01Context
A clinical product needed a queryable source-of-truth for pharmaceutical reference data: drug interactions, dosing rules, REMS programs, allergies, prescriptions, and the workflows downstream of all of it.
The source data was delivered as roughly 300 MB across 309 interrelated CSV files — no schema document, no ER diagram, no formal description of what the data meant or how it related. Just files. The platform needed to ingest them reliably, expose them via REST APIs, and support full-text search across them.
02Challenge
The first problem wasn't writing code — it was understanding the data. 309 CSVs with no formal schema. Some column names hinted at their meaning; many didn't. Some foreign-key relationships were explicit (a column literally named drug_id); others had to be inferred from value distributions and overlaps across files.
Once the schema was understood, the second problem was ordering. drug_interactions.csv references rows in drugs.csv, which references ingredients.csv, which references units.csv. Import in the wrong order and you either crash on missing foreign keys or silently create orphaned rows. A handful of dependencies were cyclic.
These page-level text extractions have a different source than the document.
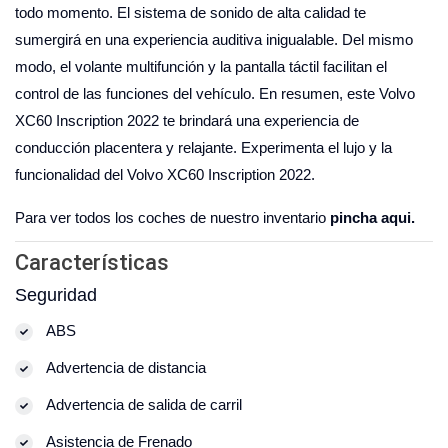
todo momento. El sistema de sonido de alta calidad te
sumergirá en una experiencia auditiva inigualable. Del mismo
modo, el volante multifunción y la pantalla táctil facilitan el
control de las funciones del vehículo. En resumen, este Volvo
XC60 Inscription 2022 te brindará una experiencia de
conducción placentera y relajante. Experimenta el lujo y la
funcionalidad del Volvo XC60 Inscription 2022.
Para ver todos los coches de nuestro inventario
pincha aqui.
Características
Seguridad
ABS
Advertencia de distancia
Advertencia de salida de carril
Asistencia de Frenado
And the dataset refreshes periodically. The whole pipeline had to be re-runnable — running on already-imported data should update, not duplicate.
03Approach
The work split into three phases.
Phase 1 — Discovery and schema design
I profiled every CSV: column names, data types inferred from value samples, distinct value counts, null patterns, and candidate foreign keys (detected by looking for high-overlap value sets between columns of different files). From that analysis I designed a normalized relational schema — 714 models, 1,229 FK and M2M relationships, organized into 13 bounded sub-domains. This phase produced no shipping code; it produced the foundation everything else stood on.
Phase 2 — The importer
I built a dependency-graph ETL on top of the schema:
- Parse each CSV's FK columns. Construct a directed graph of table dependencies. Topologically sort it to produce a safe import order.
- Detect cyclic dependencies at graph-build time. Resolve them by splitting the import into two passes — first pass inserts rows with the cyclic FK nullable; second pass fills in the cyclic FK after both sides exist.
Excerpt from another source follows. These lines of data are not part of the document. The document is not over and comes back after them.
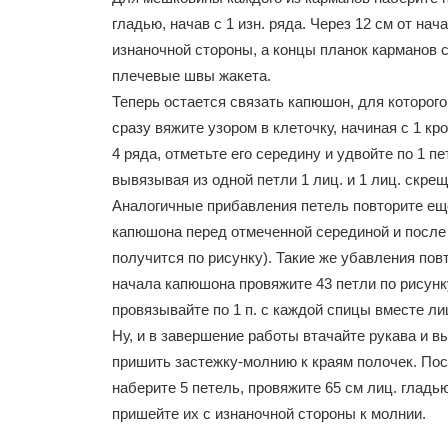
гладью, начав с 1 изн. ряда. Через 12 см от н
изнаночной стороны, а концы планок карманов
плечевые швы жакета.
Теперь остается связать капюшон, для которого
сразу вяжите узором в клеточку, начиная с 1 к
4 ряда, отметьте его середину и удвойте по 1 
вывязывая из одной петли 1 лиц. и 1 лиц. скрещ.
Аналогичные прибавления петель повторите ещё 
капюшона перед отмеченной серединой и после не
получится по рисунку). Такие же убавления повт
начала капюшона провяжите 43 петли по рисунку
провязывайте по 1 п. с каждой спицы вместе л
Ну, и в завершение работы втачайте рукава и в
пришить застежку-молнию к краям полочек. Пос
наберите 5 петель, провяжите 65 см лиц. гладь
пришейте их с изнаночной стороны к молнии.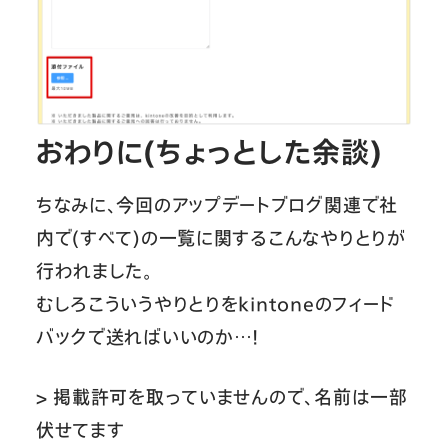
おわりに(ちょっとした余談)
ちなみに、今回のアップデートブログ関連で社
内で(すべて)の一覧に関するこんなやりとりが
行われました。
むしろこういうやりとりをkintoneのフィード
バックで送ればいいのか…！
>
掲載許可を取っていませんので、名前は一部
伏せてます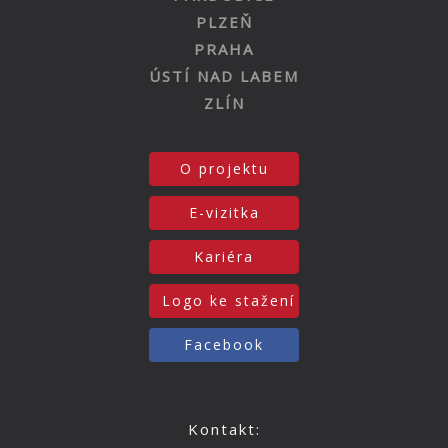
PLZEŇ
PRAHA
ÚSTÍ NAD LABEM
ZLÍN
O projektu
E-vizitka
Kariéra
Logo ke stažení
Facebook
Kontakt: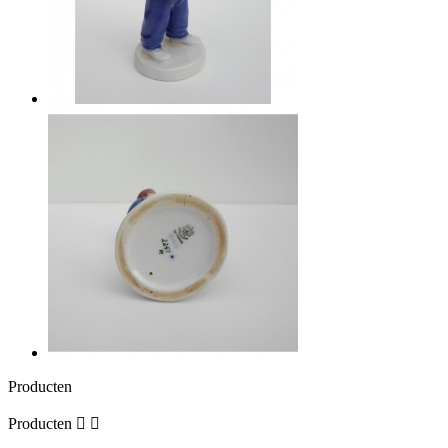
Producten
Producten


- Make every insertion idempotent with
get_or_createandupdate_or_create— re-runs update rather than duplicate. - Multi-tier migration conflict recovery: partial-state rollback, clean re-migration, resume from the last successful checkpoint.
Phase 3 — The API surface
On top of the importer, I layered versioned REST APIs (v1 and v1_with_marketed_changes), JWT auth, object-level permissions (django-guardian), rate limiting, field-level encryption, and OpenAPI 3.0 docs auto-generated by drf-spectacular. 730+ endpoints across 13 sub-domains, all following the same ViewSet patterns so consumers didn't have to learn endpoint-specific conventions.
For performance: a Redis caching layer with Celery-beat-driven background cache warming, plus Elasticsearch for full-text search across the corpus.
The trick that paid for itself
The importer doubles as the test fixture loader. Seeding 700+ models manually for tests would have been impossible — the same dependency-graph that imports prod data builds the test database in seconds.
04Outcome
The platform serves 714 models across 13 sub-domains, with 1,229 foreign-key and many-to-many relationships, and 730+ REST endpoints. The entire dataset can be refreshed reproducibly with a single command.
05What I'd do differently
The dependency-graph importer is the kind of generic pattern I'd extract into a reusable package if I built another data platform. It's not pharmaceutical-specific.